If you put any faith in popular rumors, you need to really pay up to get some of the most popular sites on the Internet today. All of the rumors about YouTube’s supposed $1 billion valuation got me thinking about what $1 billion would buy according to blogosphere rumors. Here is a very rough sketch – there aren’t reliable numbers out there to be found so I went with the blogosphere consensus int erms of asking price and user base:

Bebo:
-Rumored price: $550 million (widely discredited and emphatically denied but still a rumor)
-Registered users: 25 million
-Bebos for $1 billion: 1.82 Bebos

YouTube:
-Rumored price: $1 billion
-Monthly viewers: 20 million (best estimate I could find)
-Youtubes for $1 billion: 1 YouTube

Facebook
-Rumored Price: $2 billion
-Registered users: 10 million (best estimate I could find)
-Facebooks for $1 billion: 0.5 Facebooks

So, what would you rather buy — 37MM social network users at Bebo, 20 million video junkies at YouTube, or 5 million college students on Facebook?

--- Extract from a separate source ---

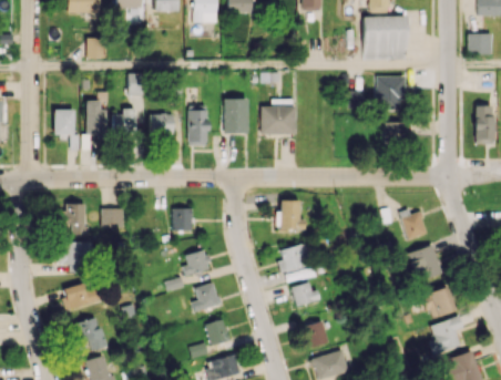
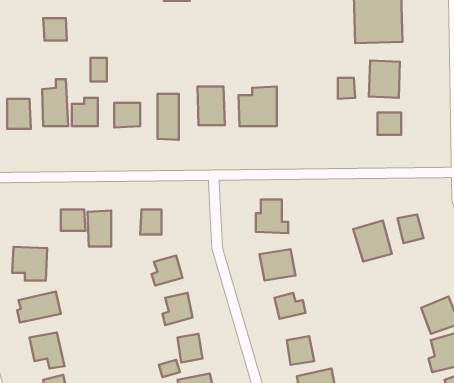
building: [65,203,86,235] -> [87,210,111,247]
building: [408,245,442,281] -> [353,220,392,261]

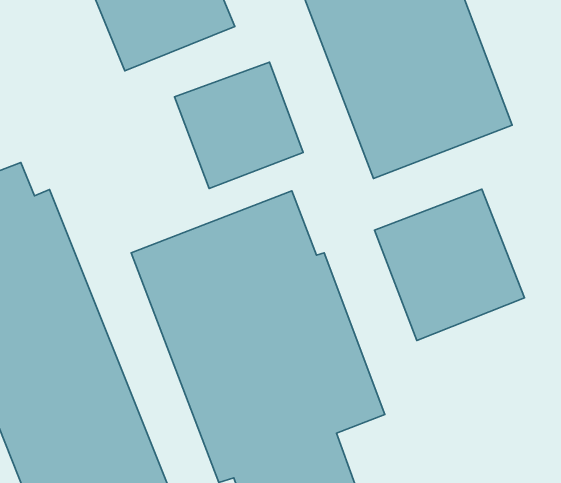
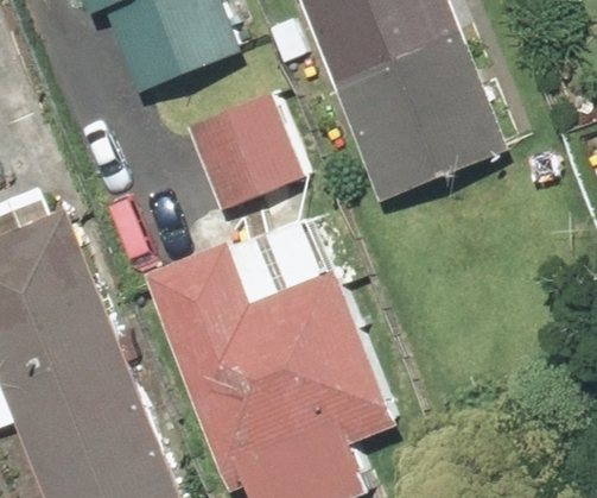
building: [375,189,524,341] -> none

For me, the answer is none of the above. I think that all of those companies are great services and satisfy the needs of their user bases. However, I am not sure that I would be willing to spend $1 billion (assuming I had it) on popular concepts that haven’t yet shown the way to monetization. I am not saying that these companies need to get to $100MM run-rates to be interesting, but they do need to show the seed of a business model that warrants the $1B price tag.

The other thing that’s interesting is to look at the implied value per user. While these numbers are speculative, it appears that a college student is “worth” 4x as much as a video junkie. And a video junkie is about twice as valuable as a generic social networker.

Sometimes its fun to play with numbers even if they are just speculative. Until some or all of these companies get bought or get big enough to demonstrate strong business models, the idle speculation will continue.